The built-in machine harness is designed for Heater Sports pitching machines (BaseHit, PowerAlley Pro, Slider, etc.) but the cage itself works as an enclosed space with any pitching machine. Non-Heater machines will not use the built-in harness but can be positioned inside the cage and secured with their own tripods.
Is the cage safe for indoor use?
Yes, in barns, large garages, or gym spaces with at least 10 feet of ceiling clearance and 48 feet of length. Most home garages are too short; commercial pole-barns and converted outbuildings are the common indoor locations.
How does it hold up in wind?
The fiberglass-steel frame combination flexes in wind rather than bending or breaking. Steel ground stakes with nylon ropes hold the cage stable. For severe weather (sustained high winds, storms), take the cage down rather than leaving it standing.
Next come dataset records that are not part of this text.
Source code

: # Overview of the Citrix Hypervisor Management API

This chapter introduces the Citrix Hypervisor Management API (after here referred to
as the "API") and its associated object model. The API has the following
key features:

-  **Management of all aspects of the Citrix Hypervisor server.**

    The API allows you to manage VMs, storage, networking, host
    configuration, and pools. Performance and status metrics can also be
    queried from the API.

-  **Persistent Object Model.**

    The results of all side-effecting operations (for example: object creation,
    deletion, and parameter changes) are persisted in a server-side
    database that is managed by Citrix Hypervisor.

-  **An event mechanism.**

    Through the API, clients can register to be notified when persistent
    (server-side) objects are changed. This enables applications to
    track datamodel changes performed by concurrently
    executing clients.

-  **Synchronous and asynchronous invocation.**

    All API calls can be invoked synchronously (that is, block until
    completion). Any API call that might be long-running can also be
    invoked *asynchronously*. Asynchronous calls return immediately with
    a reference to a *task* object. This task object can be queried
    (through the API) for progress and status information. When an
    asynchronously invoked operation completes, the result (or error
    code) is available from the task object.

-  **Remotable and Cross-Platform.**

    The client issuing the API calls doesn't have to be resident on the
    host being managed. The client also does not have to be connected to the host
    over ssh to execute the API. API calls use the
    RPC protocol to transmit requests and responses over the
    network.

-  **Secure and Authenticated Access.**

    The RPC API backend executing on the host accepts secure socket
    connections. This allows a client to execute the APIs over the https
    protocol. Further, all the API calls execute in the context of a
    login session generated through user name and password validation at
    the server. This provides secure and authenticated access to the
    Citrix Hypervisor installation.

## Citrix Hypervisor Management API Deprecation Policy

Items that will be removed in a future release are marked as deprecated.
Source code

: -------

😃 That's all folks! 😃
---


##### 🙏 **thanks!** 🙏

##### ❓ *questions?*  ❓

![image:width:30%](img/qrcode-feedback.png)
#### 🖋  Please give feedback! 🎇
Can I make it shorter than 48 feet?
Yes, the cage is adjustable in length by moving the stakes closer, which shortens the footprint. If 48 feet is occasionally too long, staking it at 44 or 40 feet works. If you never need the full length, the Xtender 24 is the better starting point.
What pitch distance does it simulate?
With the machine at one end, pitch distance is close to 46 feet (Little League regulation) and approaches 60 feet 6 inches (high-school and adult regulation) depending on machine placement. That range covers most baseball hitters from middle school through adult and all softball pitch distances.